Leer poesía no es mi fuerte, pero sí el de mi papá, que a veces entraba a mi cuarto recitando poemas de León de Greiff en un grito más rebelde que intelectual. Yo no entendía nada, la adolescencia me mantenía muy ocupada odiando al mundo y odiándolo a él, quejándome de todo sin tiempo para la poesía en mis días. Cuán equivocada estaba.
Mi viejo le aprendió al suyo ese amor que yo apenas estoy descubriendo, porque León de Greiff es el Messi de mi papá, un hombre cursi que sabe lo necesaria que es la ternura en la vida y que cuando a la cordura ya no le quedan palabras, aparece la poesía con su musiquita.
Con la soberbia que caracteriza la juventud fui descubriendo el punk y a los malditos, pero comparto el mismo miedo a perder la razón que Sylvia Plath, y, como la locura se pega, tuve que alejarme. Como si el temor a enloquecerse no fuera un delirio en sí mismo. Ya les dije que he vivido muy equivocada. Ya estábamos locas -Sylvia y yo- cuando comenzamos a preocuparnos por no estarlo.
Pero yo siempre he querido vivirlo todo hasta arder, el hedonismo es mi gasolina y es muy difícil hacerse la inmutable cuando el éxtasis está a la caza. Así que fui dejando que la poesía hiciera pequeñas incursiones en mi vida, avances cautelosos que yo creía que no alcanzaban para consumirme; y cuando la sentía tomar fuerza, me daba la vuelta casi silbando, creyéndome impermeable a ese coqueteo nada inocente ¡Qué tonta! Ella ya me había hecho su vehículo y solo me dejaba creer que yo tenía el control.
Tiempo después, siendo ya una mujer adulta, apareció una manera de nombrar ese vaivén emocional que tanto me agobia: ansiedad y apatía. Me vi obligada a encontrar un refugio entre el cansancio de lo cotidiano y la añoranza de la alegría. Como si la que no lograba sentir nada no fuera yo; como si en mí habitara otra Juliana que llama a los ataques de pánico “bajas de presión”, que deja podrir ciruelas en el mesón de la cocina y que puede pasar un mes con ganas de vomitar y sin comer antes de permitir que alguien se dé cuenta. Esa otra que no siente nada que no soy yo. (Por favor, lean los diarios de Sylvia Plath).
¿Y qué hacer cuando a una se le ha olvidado cómo ser feliz? Volver a lo sencillo. Comenzar por sentir, lo que sea, pero sentirlo. Recordé a mi viejo llorando con los poemas de María Mercedes Carranza, a los amigos emocionados con sus lecturas, haciendo bibliomancia, y a mí misma, muerta de la envidia. ¿Quién pudiera escribir así, maldita sea? ¿Quién pudiera coger lo vivido y hacerlo arte?
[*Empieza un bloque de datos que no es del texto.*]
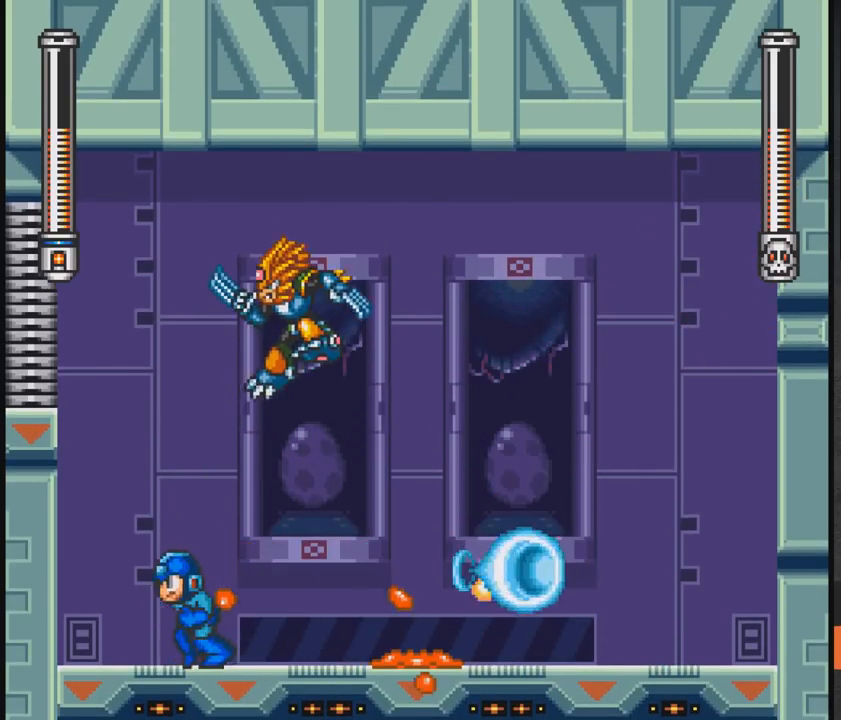
{"buttons": ["X", "DPAD_LEFT"], "events": [[200, "DPAD_LEFT", "up"], [200, "DPAD_RIGHT", "down"], [300, "A", "down"], [300, "DPAD_DOWN", "down"], [500, "A", "up"], [500, "DPAD_DOWN", "up"], [500, "DPAD_LEFT", "down"], [500, "DPAD_RIGHT", "up"]]}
Quizás si confiaba un poco en esa gente que siente mucho, podría volver a sentir. Yo me entregué a una dosis diaria de cursilería y bendito sea Lorca que me enseñó que todos somos un poco poetas mientras el corazón aún nos palpite.
Hoy la medicina es la misma. Cuando los días están duros, los haikus de Bashō son un consuelo con las dosis justas de belleza que puedo digerir; para la furia, Anne Carson que me nivela con su buen humor; para mi mal gusto en el amor, Peri Rossi, que me entiende; para la brujería, Olga Orozco; y para siempre Alejandra querida, Lorca, Pita Amor, James Baldwin y Allen Ginsberg. Y gracias al trabajo de rescate de Sincronía Editorial, Tatiana de la Tierra con su Redonda y radical, mi crush del 2022.
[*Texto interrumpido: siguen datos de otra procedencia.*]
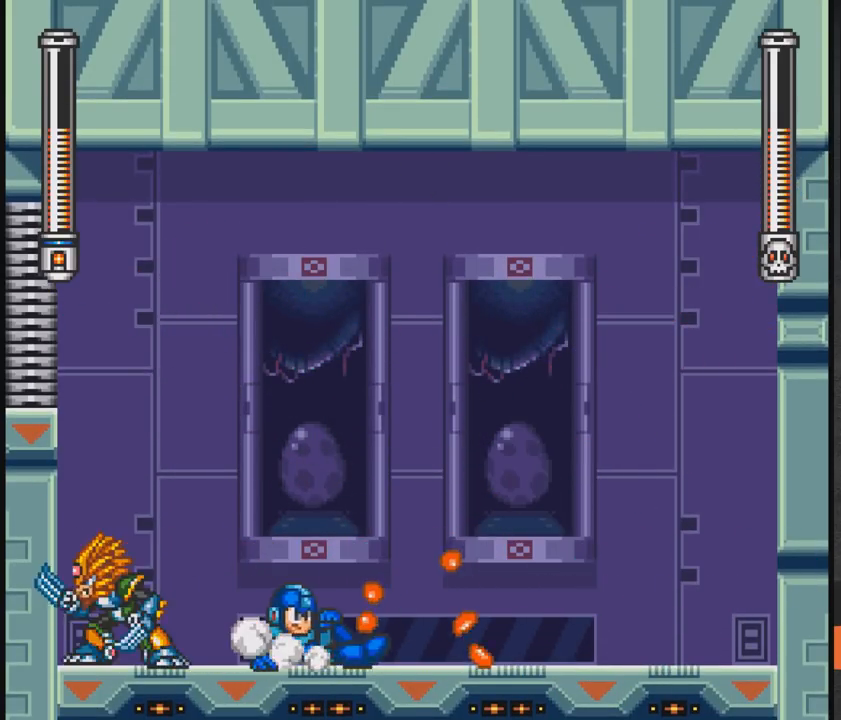
{"buttons": ["A", "X"], "events": [[150, "DPAD_LEFT", "up"], [150, "DPAD_RIGHT", "down"], [250, "A", "down"], [250, "DPAD_RIGHT", "up"]]}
Ahora que me permito ser cursi, encuentro poesía en todas partes, y, como mi papá voy gritando versos y compartiendo canciones. Le leo a la gente que quiero, mando poemas por audios de WhatsApp, porque la poesía es más linda cuando se lee en voz alta y tengo amigas cursis como yo, con voz hermosa que me dan los buenos días con los poemas que Gabriela Mistral recopiló para su libro Ternura.
Así que mi propuesta es que, en estas fechas y siempre, regalemos poesía. La bondad es gratis, al igual que los versos. No existe una voz que no se torne magia mientras lee poesía, no hay oídos inmunes al encanto de su arrullo. Seamos cursis.